My interview for admission at the John Dewey Academy, a therapeutic boarding school in the Berkshires, was marked by one word. “Fear!” barked Tom Bratter, immediately upon seeing me. I was then 15 years old, and had been refusing to attend school; instead, I hid out in bookstores and wrote. “Do you know what your problem is? It’s fear!” Tom, as most call him, founded the school 25 years ago to serve bright, troubled youth. Dean Ken Steiner, who also attended my interview, says the school’s focus is on “high expectations and high demands” and it’s “reality-based, choice-based.” The school accepts students like me, as I once was: bright, even academically successful, but crippled by poor coping mechanisms, which they’ve used to try to treat their anger, depression, and loneliness, and—yes—fear.
The school doesn’t allow the use of psychotropic medication (it’s not the place for those with genuine organic dysfunction), but, rather, seeks those students for whom medication has been a false solution to the problem of life, rather than a problem of biology.

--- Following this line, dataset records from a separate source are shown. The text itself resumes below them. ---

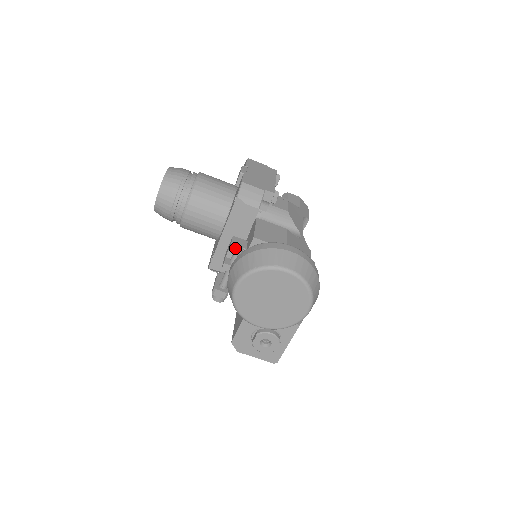
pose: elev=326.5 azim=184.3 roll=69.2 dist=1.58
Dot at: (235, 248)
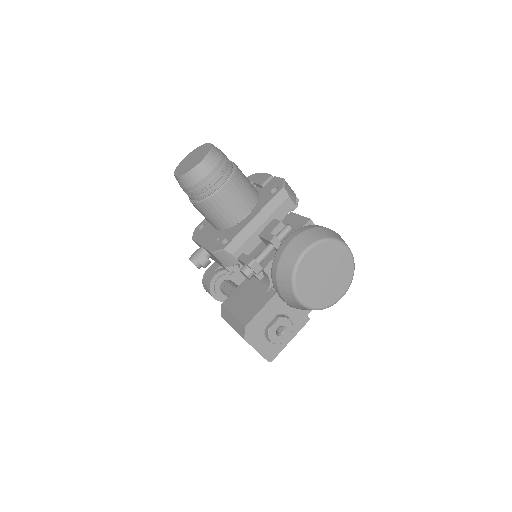
Dot at: (287, 225)
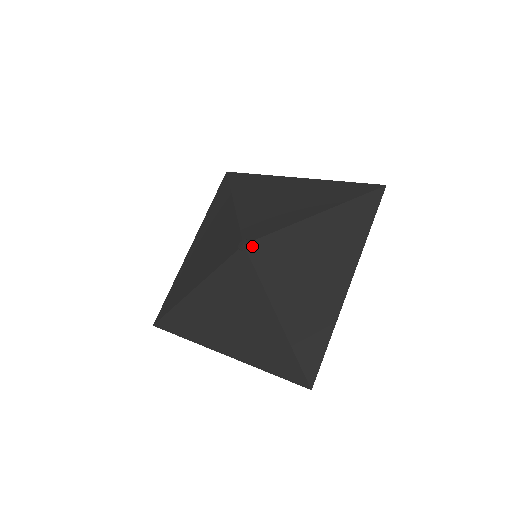
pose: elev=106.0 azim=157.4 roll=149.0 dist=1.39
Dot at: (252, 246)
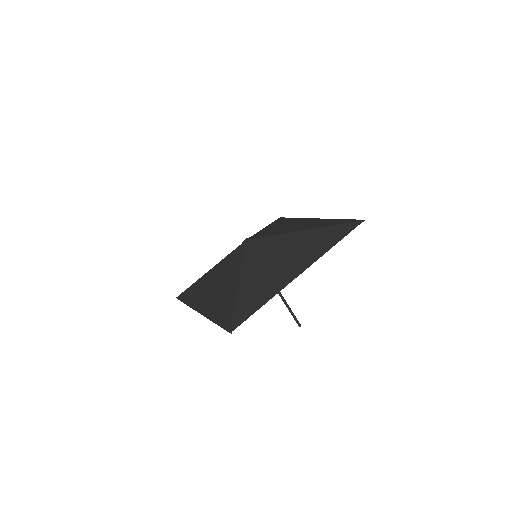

Many who find their way to the school have abused substances, and for them, the message that drugs are not a cure may resonate particularly. I did not use illegal drugs, though I found some escape through the internet, an increasingly common addiction among new John Dewey students. In truth, though, it matters little what specific issues bring students to the academy: they range from drug abuse to physical self-harm to disordered eating and more. These are their symptoms. The feelings that underlie every student’s behavior are not only similar, but universal.

I was shocked that Tom seemed to pinpoint my problem, ‘fear,’ so immediately; I shouldn’t have been. “I think for every kid who has trouble,” says Dean Steiner, “everyone who has trouble, it’s rooted in three or four real issues that have been unresolved. Fear/insecurity, loneliness, anger/depression, which I think are two sides of the same coin—and figuring out how to deal with anger and depression, how to deal with insecurity and fear, how to deal with loneliness—which we all experience.
“I’ve always said it’s a shame you have to screw up to come to John Dewey,” he adds, though he admits it might be a hard sell to those who haven’t. “We’re very real, very raw, very confrontational. We deal with the truth. The truth is rock solid. Most people spend their life trying to avoid the truth.” John Dewey, instead, bases its approach on what institutional lingo names ‘caring confrontation,’ and stresses concrete accomplishments, academic and otherwise.
In many ways, it’s a typical college preparatory boarding school. The academics are rigorous, the teachers highly qualified. Most have Ph.d’s. Students attend class year-round, though summer classes are more relaxed. Graduates often end up at colleges like Williams College (my alma mater), Amherst College, Brown University, University of Chicago, and NYU. Students work hard at John Dewey; there are two or three hours of structured study hall a day, and a student-run academic advising program. It helps that the school is relatively free of damaging distractions. Students’ time is structured, and there are limits put on internet use, television-watching, and time spent playing video games. More importantly, students often realize it’s not in their best interest to waste time on those things, in any case.

Often, while I was there, I was simply too busy even to think of spending my time on something like a video game. In addition to attending classes and group therapy, which takes place every day in student-run groups and three or four times a week with clinical staff present, John Dewey students order and cook their own food and help maintain the grounds and buildings. Dusting is a daily chore. I came to love Pledge, particularly the pine-scented kind. Even during the second half of my senior year at the school, when I had given up my job as the student in charge of running the school’s kitchen and had more freedom, I found myself drawn toward more meaningful pursuits.
And John Dewey does promote a search for personal meaning, though it’s secondary to personal growth. Navel-gazing is less important to students’ psychology than goal-setting. If you sit in on one group session—there are three and often four weekly that include clinical staff, and nightly meetings for the students alone—chances are you’ll hear Tom shouting at a student to “Change!” Frequently, the raw exhortation comes with a sprinkling of profanity. And it works. No one, no matter what their accomplishments, is allowed to become complacent. Those who achieve good grades and stay on top of their chores are encouraged to become “moral leaders,” and to help their peers. The friendships made at John Dewey can be very deep and last for years; some of mine have. Many alumni remain tightly connected.
More important than the relationships the school lets you establish with others, though, is the relationship it allows you to establish with yourself. No one leaves John Dewey Academy ‘cured,’ because the school’s philosophy doesn’t frame people’s issues as illnesses. Rather, they leave—I left—profoundly changed, and prepared to continue to grow and change.
Of course, I’m still afraid sometimes, and sometimes want to withdraw from the world in any way I can. But now I find my refuge, such as it is, in seeking truth, and in my own and others’ honest opinions. John Dewey has a lot of rules, to be sure, though it’s a voluntary program and students may always choose to leave. But its lessons, not least of which is the importance of confronting truth, can set you free.